Bird’s eye view of Chiclana

It seems that some town councils in Andalusia are going out of their way to be unhelpful when homeowners apply for the AFO planning status that offers a pathway to legalisation of their homes. As AUAN puts it, “some town halls are ‘standing on the hose’ when it comes to the regularisation of houses.”

Which town halls are actively or passively undermining the Andalusian planning amnesty? “We understand that the situation in Chiclana is especially difficult and, from what we have been told, the attitude of the Town Hall is not exactly supportive of issuing AFOS to its 16,000 irregular houses in order to permit services in an area where residents have spent decades without drinking water,” says Hillen. “It is a disgrace that the Town Hall has failed to resolve this problem over the last 30 years.”

There are also reported to be problems with uncooperative planning departments in Arboleas, Zurgena, and Albanchez, where the town council plans to charge a prohibitive and potentially illegal fee for processing AFOs.

Arboleas Andalusia planning problems
Arboleas

Why are politicians and planning officials from these town councils being unhelpful, when other towns are offering their support to the AFO process? Some officials in uncooperative municipalities argue that now is not the time to process AFOs given that everything is up in the air, but regional officials who control planning in Andalusia confirm this is not the case.

“I wouldn’t like to think that they are doing this on purpose, or for reasons they cannot admit to, or that they really do wish to stand on the hose of regularisation,” says Hillen.

Note that the obstructive towns mentioned are all now governed by Socialists, whilst the AFO planning change has been introduced by a Junta now governed by a coalition of parties on the right, though even the Socialists in Seville voted in favour of the change.
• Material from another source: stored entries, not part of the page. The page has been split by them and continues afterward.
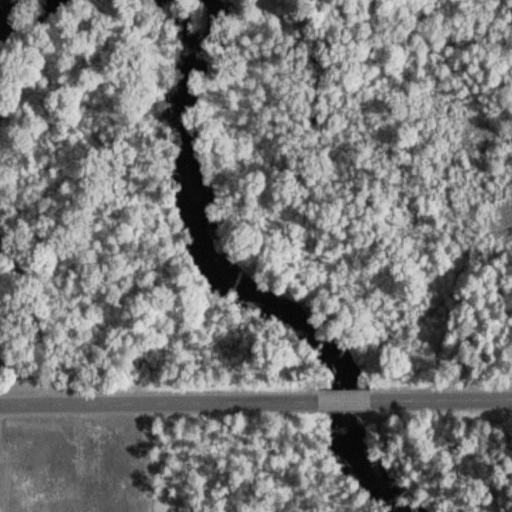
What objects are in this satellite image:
road: (221, 10)
river: (190, 209)
road: (23, 308)
road: (440, 399)
road: (343, 400)
road: (159, 405)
With the Socialists in Madrid trying to challenge the Andalusia planning decree that throws a potential lifeline to thousands, if not tens of thousands, of elderly expats trapped in illegal homes in Andalusia, the foot dragging and obstruction from Socialist town councils looks suspiciously like party solidarity with Madrid, and spiteful politics against the Junta in Seville.

Housing activists and planning officials after meeting.